• Extract provided
*** Block opens ***

Expert Witnesses and Life Care Plans

A life care plan is a retained expert document. The life care planner will be deposed and may testify at trial. Their projections must be:

  • Reliable. Based on current medical literature, clinical guidelines, and the treating physician's documented plan of care.
  • Specific. Identified by medication name, dose, frequency, and unit cost.
  • Internally consistent. The life care plan medications should match the treating physicians' recommendations and the pharmacy record.

The defense will retain their own life care planner to dispute costs and challenge projections. Defense experts often argue that:

  • Cheaper generic alternatives exist (true in some cases, inapplicable for brand-required medications).
  • The plaintiff will recover to a point that reduces future medication needs (countered by the treating physician's MMI determination).
  • Some medications are not related to the injury (countered by the pharmacy record's diagnosis-coded treatment history).

Medicare Set-Asides and Future Drug Costs

For catastrophic injury cases involving Medicare beneficiaries (or plaintiffs who will become Medicare-eligible during their expected lifetimes), future medication costs may need to be addressed in a Medicare Set-Aside (MSA) arrangement. An MSA sets aside a portion of the settlement to fund future injury-related medical expenses, including prescription drugs, to protect Medicare's interests.

The MSA's pharmaceutical component is derived from the same clinical record used in the life care plan. An organized pharmacy record — showing the plaintiff's ongoing drug needs, doses, and injury-related diagnoses — is the foundation of an accurate and defensible MSA drug cost projection.

[!KEY] An organized pharmacy record from LienScripts is a dual-purpose document for catastrophic injury cases — it supports both the life care plan's medication projections and the MSA's pharmaceutical component, and providing it early to the life care planner prevents costly corrections after the expert report is drafted. See our post on Medicare conditional payments and pharmacy liens for more on how Medicare's interests interact with pharmaceutical treatment costs.

*** Block closes ***

Dataset entries
*** Block opens ***

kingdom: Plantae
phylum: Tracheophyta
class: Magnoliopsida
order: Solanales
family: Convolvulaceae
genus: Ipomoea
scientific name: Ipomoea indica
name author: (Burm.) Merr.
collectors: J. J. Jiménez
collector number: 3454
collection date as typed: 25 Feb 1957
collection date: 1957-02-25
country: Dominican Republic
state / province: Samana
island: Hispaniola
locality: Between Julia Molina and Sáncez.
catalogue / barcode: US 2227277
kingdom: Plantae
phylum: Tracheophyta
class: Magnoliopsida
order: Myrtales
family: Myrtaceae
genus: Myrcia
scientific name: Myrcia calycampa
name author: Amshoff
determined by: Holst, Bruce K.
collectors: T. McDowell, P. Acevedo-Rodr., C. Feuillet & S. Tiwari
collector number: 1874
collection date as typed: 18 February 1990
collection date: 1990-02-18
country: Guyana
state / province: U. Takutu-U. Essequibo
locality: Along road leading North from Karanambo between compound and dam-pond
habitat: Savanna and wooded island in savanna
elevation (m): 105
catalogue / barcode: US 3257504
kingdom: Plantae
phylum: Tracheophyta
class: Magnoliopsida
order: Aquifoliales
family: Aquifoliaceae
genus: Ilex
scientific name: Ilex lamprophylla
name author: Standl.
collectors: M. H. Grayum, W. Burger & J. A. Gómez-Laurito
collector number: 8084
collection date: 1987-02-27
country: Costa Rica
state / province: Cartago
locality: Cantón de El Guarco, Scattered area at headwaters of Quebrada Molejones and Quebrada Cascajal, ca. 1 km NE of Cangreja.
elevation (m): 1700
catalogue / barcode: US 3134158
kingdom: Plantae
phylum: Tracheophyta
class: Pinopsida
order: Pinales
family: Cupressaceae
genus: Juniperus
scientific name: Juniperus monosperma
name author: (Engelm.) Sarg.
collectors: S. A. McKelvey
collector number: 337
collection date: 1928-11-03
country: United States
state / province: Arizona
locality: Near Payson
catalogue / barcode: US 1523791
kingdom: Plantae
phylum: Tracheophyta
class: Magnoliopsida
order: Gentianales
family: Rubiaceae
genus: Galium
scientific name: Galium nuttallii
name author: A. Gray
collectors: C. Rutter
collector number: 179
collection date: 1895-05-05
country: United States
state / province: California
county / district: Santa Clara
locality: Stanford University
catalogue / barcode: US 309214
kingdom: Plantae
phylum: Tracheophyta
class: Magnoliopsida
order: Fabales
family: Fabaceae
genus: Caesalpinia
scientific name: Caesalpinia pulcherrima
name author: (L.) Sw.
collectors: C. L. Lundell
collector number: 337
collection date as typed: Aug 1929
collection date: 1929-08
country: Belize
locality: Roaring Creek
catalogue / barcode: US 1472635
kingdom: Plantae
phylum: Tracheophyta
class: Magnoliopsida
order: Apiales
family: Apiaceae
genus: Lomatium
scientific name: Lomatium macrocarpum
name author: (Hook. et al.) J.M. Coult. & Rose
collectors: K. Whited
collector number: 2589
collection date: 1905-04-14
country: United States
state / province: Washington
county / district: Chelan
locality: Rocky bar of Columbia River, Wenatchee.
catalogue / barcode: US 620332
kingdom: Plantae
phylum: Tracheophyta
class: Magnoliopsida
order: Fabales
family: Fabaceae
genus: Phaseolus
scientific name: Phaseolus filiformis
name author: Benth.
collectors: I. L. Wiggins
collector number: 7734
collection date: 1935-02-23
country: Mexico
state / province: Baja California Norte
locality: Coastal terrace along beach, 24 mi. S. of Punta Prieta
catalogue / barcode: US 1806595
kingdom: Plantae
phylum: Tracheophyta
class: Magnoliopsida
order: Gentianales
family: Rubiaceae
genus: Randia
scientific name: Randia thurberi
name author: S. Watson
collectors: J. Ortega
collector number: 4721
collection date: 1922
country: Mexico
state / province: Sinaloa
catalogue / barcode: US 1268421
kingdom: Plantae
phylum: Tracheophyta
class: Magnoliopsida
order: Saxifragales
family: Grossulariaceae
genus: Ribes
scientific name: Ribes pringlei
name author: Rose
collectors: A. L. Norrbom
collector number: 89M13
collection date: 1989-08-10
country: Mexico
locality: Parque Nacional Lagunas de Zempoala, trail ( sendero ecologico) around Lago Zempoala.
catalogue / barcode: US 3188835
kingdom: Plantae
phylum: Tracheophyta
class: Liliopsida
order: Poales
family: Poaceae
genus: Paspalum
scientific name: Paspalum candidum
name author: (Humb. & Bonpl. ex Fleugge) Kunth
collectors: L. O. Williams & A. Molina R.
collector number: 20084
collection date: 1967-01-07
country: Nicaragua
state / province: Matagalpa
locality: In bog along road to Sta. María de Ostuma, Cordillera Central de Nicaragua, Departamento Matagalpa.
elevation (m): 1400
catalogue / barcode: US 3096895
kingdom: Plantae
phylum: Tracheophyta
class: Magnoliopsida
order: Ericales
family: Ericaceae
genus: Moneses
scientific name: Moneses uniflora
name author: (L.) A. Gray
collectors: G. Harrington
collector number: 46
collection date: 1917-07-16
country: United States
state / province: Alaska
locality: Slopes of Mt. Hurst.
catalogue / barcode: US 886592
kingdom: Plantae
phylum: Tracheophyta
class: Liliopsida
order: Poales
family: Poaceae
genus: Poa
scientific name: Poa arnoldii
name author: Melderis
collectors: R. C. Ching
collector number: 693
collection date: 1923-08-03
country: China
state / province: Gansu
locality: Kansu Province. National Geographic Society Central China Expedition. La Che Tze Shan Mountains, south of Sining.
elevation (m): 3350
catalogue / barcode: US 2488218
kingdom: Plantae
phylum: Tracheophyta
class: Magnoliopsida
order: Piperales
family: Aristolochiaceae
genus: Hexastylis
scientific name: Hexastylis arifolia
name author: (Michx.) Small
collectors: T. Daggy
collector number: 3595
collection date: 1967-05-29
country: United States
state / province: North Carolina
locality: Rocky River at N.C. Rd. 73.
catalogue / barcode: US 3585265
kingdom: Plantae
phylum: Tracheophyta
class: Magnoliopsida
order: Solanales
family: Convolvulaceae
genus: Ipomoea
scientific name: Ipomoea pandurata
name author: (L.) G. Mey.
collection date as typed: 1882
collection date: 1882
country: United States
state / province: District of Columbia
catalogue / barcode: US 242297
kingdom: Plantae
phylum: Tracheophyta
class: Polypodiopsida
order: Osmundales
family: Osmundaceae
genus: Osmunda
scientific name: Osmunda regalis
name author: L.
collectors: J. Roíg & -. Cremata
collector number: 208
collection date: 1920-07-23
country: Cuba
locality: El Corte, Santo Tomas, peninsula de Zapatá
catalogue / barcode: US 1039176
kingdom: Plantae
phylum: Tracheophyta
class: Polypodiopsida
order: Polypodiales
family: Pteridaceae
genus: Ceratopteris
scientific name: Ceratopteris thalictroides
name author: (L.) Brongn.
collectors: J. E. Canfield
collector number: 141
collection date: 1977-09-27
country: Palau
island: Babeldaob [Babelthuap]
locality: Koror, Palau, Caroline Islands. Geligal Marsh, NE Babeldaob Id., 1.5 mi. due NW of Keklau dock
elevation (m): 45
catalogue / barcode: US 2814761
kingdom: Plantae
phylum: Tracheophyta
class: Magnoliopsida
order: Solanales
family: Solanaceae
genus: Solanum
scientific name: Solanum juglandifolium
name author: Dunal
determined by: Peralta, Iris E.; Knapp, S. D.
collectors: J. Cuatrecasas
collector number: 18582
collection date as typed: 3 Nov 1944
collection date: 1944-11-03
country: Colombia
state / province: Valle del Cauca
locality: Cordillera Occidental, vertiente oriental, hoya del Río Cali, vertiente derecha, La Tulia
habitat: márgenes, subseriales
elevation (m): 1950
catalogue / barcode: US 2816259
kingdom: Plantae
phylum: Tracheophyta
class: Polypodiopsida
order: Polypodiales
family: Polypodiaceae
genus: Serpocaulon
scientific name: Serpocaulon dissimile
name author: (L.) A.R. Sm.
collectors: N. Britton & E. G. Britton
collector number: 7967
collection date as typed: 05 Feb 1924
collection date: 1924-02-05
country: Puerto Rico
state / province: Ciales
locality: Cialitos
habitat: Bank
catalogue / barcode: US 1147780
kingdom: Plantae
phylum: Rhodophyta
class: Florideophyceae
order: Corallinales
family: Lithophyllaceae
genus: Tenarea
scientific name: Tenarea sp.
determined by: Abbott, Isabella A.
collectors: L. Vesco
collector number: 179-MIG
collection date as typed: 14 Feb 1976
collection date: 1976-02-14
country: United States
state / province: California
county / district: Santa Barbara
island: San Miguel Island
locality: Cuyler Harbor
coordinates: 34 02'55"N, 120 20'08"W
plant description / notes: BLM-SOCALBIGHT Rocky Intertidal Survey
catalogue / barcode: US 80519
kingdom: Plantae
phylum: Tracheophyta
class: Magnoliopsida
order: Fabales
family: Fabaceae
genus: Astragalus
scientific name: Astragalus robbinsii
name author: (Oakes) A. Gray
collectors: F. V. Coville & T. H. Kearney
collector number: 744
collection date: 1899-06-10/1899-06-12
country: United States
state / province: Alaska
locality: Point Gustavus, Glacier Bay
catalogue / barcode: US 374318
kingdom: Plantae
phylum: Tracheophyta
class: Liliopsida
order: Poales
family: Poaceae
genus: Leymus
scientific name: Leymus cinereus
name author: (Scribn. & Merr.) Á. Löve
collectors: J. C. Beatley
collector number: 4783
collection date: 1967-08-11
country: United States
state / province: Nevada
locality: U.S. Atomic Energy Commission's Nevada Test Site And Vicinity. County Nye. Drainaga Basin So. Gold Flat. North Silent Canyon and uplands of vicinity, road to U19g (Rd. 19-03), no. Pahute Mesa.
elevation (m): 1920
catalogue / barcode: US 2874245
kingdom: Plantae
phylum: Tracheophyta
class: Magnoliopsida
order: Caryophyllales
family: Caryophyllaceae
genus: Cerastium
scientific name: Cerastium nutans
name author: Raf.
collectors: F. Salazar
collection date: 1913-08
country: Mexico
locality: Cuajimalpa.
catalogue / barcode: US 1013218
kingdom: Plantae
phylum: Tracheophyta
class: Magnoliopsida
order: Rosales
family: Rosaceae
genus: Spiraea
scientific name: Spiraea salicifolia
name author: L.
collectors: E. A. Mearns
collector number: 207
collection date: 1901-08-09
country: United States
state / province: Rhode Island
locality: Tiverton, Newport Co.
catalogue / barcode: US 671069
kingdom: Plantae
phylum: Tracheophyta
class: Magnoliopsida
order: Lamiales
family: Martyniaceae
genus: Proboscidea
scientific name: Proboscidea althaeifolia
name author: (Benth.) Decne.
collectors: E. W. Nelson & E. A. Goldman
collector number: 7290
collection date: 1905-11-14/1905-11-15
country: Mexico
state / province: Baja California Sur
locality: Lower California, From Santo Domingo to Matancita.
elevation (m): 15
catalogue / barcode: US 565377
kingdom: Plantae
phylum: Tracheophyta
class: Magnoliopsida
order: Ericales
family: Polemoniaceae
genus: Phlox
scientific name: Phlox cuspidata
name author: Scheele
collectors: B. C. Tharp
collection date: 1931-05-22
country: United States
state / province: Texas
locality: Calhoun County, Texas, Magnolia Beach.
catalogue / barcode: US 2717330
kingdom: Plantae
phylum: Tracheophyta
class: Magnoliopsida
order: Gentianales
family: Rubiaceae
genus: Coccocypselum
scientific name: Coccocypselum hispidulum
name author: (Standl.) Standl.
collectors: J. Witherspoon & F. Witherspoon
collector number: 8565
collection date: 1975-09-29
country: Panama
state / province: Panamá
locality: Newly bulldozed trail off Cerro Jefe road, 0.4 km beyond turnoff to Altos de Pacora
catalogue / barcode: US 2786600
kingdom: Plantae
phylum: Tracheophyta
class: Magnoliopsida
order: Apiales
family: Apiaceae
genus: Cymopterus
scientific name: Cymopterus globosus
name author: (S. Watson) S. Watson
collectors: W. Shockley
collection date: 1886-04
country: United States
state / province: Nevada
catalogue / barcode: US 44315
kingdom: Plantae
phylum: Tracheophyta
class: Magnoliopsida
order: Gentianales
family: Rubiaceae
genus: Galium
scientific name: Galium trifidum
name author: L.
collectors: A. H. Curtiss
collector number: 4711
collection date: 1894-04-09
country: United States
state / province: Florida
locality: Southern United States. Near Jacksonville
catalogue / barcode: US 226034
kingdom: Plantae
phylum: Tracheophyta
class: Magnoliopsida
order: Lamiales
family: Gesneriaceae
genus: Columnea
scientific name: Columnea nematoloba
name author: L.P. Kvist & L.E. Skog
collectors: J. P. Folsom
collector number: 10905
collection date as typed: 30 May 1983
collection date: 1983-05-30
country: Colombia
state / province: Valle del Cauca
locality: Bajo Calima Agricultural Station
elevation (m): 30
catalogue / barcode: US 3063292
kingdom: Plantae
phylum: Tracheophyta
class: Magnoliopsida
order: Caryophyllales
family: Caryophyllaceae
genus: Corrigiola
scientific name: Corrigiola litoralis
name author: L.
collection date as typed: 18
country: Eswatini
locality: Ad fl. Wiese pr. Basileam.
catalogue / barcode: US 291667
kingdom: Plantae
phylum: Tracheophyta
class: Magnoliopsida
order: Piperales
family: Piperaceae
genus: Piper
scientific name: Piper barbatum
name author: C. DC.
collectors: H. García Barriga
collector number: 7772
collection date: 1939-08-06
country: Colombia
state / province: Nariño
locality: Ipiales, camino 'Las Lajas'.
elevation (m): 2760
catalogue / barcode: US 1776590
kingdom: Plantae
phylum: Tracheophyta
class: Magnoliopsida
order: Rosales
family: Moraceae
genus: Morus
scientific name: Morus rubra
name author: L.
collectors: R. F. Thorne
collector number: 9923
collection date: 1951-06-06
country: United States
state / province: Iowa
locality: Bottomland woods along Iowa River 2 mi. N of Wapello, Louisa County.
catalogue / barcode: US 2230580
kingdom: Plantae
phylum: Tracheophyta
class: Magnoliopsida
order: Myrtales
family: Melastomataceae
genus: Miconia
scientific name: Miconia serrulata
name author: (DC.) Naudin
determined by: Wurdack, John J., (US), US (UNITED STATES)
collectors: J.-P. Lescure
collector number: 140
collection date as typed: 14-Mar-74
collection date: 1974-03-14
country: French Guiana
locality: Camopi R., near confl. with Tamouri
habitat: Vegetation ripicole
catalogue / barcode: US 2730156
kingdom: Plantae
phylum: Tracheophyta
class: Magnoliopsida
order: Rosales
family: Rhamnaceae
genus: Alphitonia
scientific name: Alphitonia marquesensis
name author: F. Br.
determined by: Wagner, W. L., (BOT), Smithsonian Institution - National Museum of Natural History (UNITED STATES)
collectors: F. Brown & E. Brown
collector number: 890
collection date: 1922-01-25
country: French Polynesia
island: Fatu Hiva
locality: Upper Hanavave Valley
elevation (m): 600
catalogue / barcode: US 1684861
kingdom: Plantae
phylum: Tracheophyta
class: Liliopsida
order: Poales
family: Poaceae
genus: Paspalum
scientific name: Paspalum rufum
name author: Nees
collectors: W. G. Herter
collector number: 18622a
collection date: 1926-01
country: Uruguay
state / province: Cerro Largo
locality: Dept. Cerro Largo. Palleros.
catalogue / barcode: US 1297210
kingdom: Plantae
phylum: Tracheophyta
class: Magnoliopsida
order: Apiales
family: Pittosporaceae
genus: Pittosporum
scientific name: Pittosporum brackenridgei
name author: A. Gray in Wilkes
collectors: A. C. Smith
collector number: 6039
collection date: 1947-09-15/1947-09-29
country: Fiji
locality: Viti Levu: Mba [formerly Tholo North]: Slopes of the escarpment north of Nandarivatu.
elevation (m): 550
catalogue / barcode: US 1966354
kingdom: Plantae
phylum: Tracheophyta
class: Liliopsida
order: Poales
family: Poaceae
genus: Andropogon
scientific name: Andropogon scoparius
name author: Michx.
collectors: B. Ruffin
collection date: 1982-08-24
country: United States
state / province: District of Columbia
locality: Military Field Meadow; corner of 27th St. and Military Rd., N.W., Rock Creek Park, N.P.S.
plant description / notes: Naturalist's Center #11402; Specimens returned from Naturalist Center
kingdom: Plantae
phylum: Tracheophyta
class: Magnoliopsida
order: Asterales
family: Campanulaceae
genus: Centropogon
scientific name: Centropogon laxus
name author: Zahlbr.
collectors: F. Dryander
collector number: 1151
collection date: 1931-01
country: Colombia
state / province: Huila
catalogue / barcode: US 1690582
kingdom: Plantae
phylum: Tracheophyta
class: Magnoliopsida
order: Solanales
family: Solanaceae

*** Block closes ***

• What you will do
• 1. Copy, without changes, the part of the excerpt on life care plans that opens with the words containing "A life care" and closes with "physician's MMI determination).".
• 2. Using the excerpt on life care plans, explain in one to three sentences why an organized pharmacy record counts as dual-purpose in catastrophic injury cases and why the life care planner should receive it early.
• 3. Decide whether each statement agrees with the excerpt on life care plans. Answer yes or no, and quote the deciding words.
(a) Defense experts sometimes argue that certain medications are unrelated to the injury.
(b) The life care planner is not deposed.
(c) A Medicare Set-Aside excludes prescription drugs from the future expenses it funds.

• Responses in order
• 1.
A life care plan is a retained expert document. The life care planner will be deposed and may testify at trial. Their projections must be:

  • Reliable. Based on current medical literature, clinical guidelines, and the treating physician's documented plan of care.
  • Specific. Identified by medication name, dose, frequency, and unit cost.
  • Internally consistent. The life care plan medications should match the treating physicians' recommendations and the pharmacy record.

The defense will retain their own life care planner to dispute costs and challenge projections. Defense experts often argue that:

  • Cheaper generic alternatives exist (true in some cases, inapplicable for brand-required medications).
  • The plaintiff will recover to a point that reduces future medication needs (countered by the treating physician's MMI determination).

• 2. It is dual-purpose because it supports both the life care plan's medication projections and the pharmaceutical component of the Medicare Set-Aside, which is derived from the same clinical record. Giving it to the life care planner early prevents costly corrections after the expert report is drafted.

• 3.
(a) Yes: "Some medications are not related to the injury"
(b) No: "The life care planner will be deposed and may testify at trial."
(c) No: "to fund future injury-related medical expenses, including prescription drugs"